As far as I understand it, the only major distinction between RISC and CISC is in the instruction decoder. CISC processors do not typically have any more advanced “hardware acceleration” or special-purpose instructions; the distinction between CISC and RISC is whether you support advanced addressing modes and prefix bytes that let you cram multiple hardware operations into a single software instruction.
For instance, on x86 you can write an instruction like ‘ADD [rax + 0x1234 + 8*rbx], rcx’. In one instruction you’ve performed a multi-step address calculation with two registers, read from memory, added a third register, and written the result back to memory. Whereas on a RISC, you would have to express the individual steps as 4 or 5 separate instructions.

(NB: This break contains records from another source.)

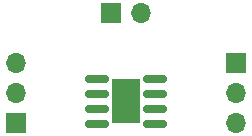
<source format=gbr>
%TF.GenerationSoftware,KiCad,Pcbnew,7.0.11*%
%TF.CreationDate,2024-08-15T23:53:52-03:00*%
%TF.ProjectId,amplifiers,616d706c-6966-4696-9572-732e6b696361,0.1*%
%TF.SameCoordinates,Original*%
%TF.FileFunction,Soldermask,Top*%
%TF.FilePolarity,Negative*%
%FSLAX46Y46*%
G04 Gerber Fmt 4.6, Leading zero omitted, Abs format (unit mm)*
G04 Created by KiCad (PCBNEW 7.0.11) date 2024-08-15 23:53:52*
%MOMM*%
%LPD*%
G01*
G04 APERTURE LIST*
G04 Aperture macros list*
%AMRoundRect*
0 Rectangle with rounded corners*
0 $1 Rounding radius*
0 $2 $3 $4 $5 $6 $7 $8 $9 X,Y pos of 4 corners*
0 Add a 4 corners polygon primitive as box body*
4,1,4,$2,$3,$4,$5,$6,$7,$8,$9,$2,$3,0*
0 Add four circle primitives for the rounded corners*
1,1,$1+$1,$2,$3*
1,1,$1+$1,$4,$5*
1,1,$1+$1,$6,$7*
1,1,$1+$1,$8,$9*
0 Add four rect primitives between the rounded corners*
20,1,$1+$1,$2,$3,$4,$5,0*
20,1,$1+$1,$4,$5,$6,$7,0*
20,1,$1+$1,$6,$7,$8,$9,0*
20,1,$1+$1,$8,$9,$2,$3,0*%
G04 Aperture macros list end*
%ADD10RoundRect,0.150000X-0.825000X-0.150000X0.825000X-0.150000X0.825000X0.150000X-0.825000X0.150000X0*%
%ADD11R,2.410000X3.810000*%
%ADD12R,1.700000X1.700000*%
%ADD13O,1.700000X1.700000*%
G04 APERTURE END LIST*
D10*
%TO.C,U1*%
X147035000Y-87845000D03*
X147035000Y-89115000D03*
X147035000Y-90385000D03*
X147035000Y-91655000D03*
X151985000Y-91655000D03*
X151985000Y-90385000D03*
X151985000Y-89115000D03*
X151985000Y-87845000D03*
D11*
X149510000Y-89750000D03*
%TD*%
D12*
%TO.C,J3*%
X158800000Y-86500000D03*
D13*
X158800000Y-89040000D03*
X158800000Y-91580000D03*
%TD*%
D12*
%TO.C,J1*%
X140200000Y-91580000D03*
D13*
X140200000Y-89040000D03*
X140200000Y-86500000D03*
%TD*%
D12*
%TO.C,J2*%
X148230000Y-82300000D03*
D13*
X150770000Y-82300000D03*
%TD*%
M02*

</source>
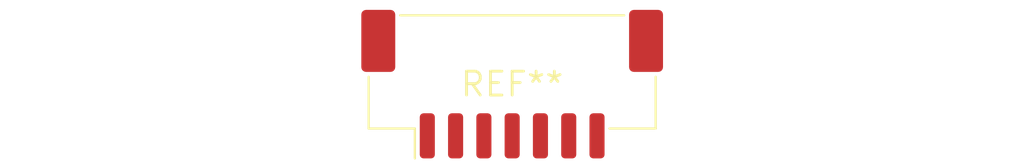
<source format=kicad_pcb>
(kicad_pcb (version 20240108) (generator pcbnew)

  (general
    (thickness 1.6)
  )

  (paper "A4")
  (layers
    (0 "F.Cu" signal)
    (31 "B.Cu" signal)
    (32 "B.Adhes" user "B.Adhesive")
    (33 "F.Adhes" user "F.Adhesive")
    (34 "B.Paste" user)
    (35 "F.Paste" user)
    (36 "B.SilkS" user "B.Silkscreen")
    (37 "F.SilkS" user "F.Silkscreen")
    (38 "B.Mask" user)
    (39 "F.Mask" user)
    (40 "Dwgs.User" user "User.Drawings")
    (41 "Cmts.User" user "User.Comments")
    (42 "Eco1.User" user "User.Eco1")
    (43 "Eco2.User" user "User.Eco2")
    (44 "Edge.Cuts" user)
    (45 "Margin" user)
    (46 "B.CrtYd" user "B.Courtyard")
    (47 "F.CrtYd" user "F.Courtyard")
    (48 "B.Fab" user)
    (49 "F.Fab" user)
    (50 "User.1" user)
    (51 "User.2" user)
    (52 "User.3" user)
    (53 "User.4" user)
    (54 "User.5" user)
    (55 "User.6" user)
    (56 "User.7" user)
    (57 "User.8" user)
    (58 "User.9" user)
  )

  (setup
    (pad_to_mask_clearance 0)
    (pcbplotparams
      (layerselection 0x00010fc_ffffffff)
      (plot_on_all_layers_selection 0x0000000_00000000)
      (disableapertmacros false)
      (usegerberextensions false)
      (usegerberattributes false)
      (usegerberadvancedattributes false)
      (creategerberjobfile false)
      (dashed_line_dash_ratio 12.000000)
      (dashed_line_gap_ratio 3.000000)
      (svgprecision 4)
      (plotframeref false)
      (viasonmask false)
      (mode 1)
      (useauxorigin false)
      (hpglpennumber 1)
      (hpglpenspeed 20)
      (hpglpendiameter 15.000000)
      (dxfpolygonmode false)
      (dxfimperialunits false)
      (dxfusepcbnewfont false)
      (psnegative false)
      (psa4output false)
      (plotreference false)
      (plotvalue false)
      (plotinvisibletext false)
      (sketchpadsonfab false)
      (subtractmaskfromsilk false)
      (outputformat 1)
      (mirror false)
      (drillshape 1)
      (scaleselection 1)
      (outputdirectory "")
    )
  )

  (net 0 "")

  (footprint "JST_ZE_BM07B-ZESS-TBT_1x07-1MP_P1.50mm_Vertical" (layer "F.Cu") (at 0 0))

)

</source>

Crucially, you don’t have to do any more actual hardware operations to execute the 4 or 5 RISC as compared to the one CISC instruction. All modern processors convert the incoming instruction stream into a RISCy microcode anyway, so the only performance difference between the two is how much work the processor has to spend decoding instructions. x86 requires a very complex decoder that is difficult to parallelize, whereas ARM uses a much more modern instruction set (AArch64 was designed in 2012) that is designed to maximize decoder throughput.
So this helps us understand why Apple can emulate x86 code so efficiently: the JIT/AOT translator is essentially just running the expensive x86 decode stage ahead of time and converting it to a RISC instruction stream that is easier for a processor to digest. You’re right, though, that native code can always be more tightly optimized since the compiler knows much more about the program than the JIT does and can produce code bettor tailored to the quirks and features of the target processor.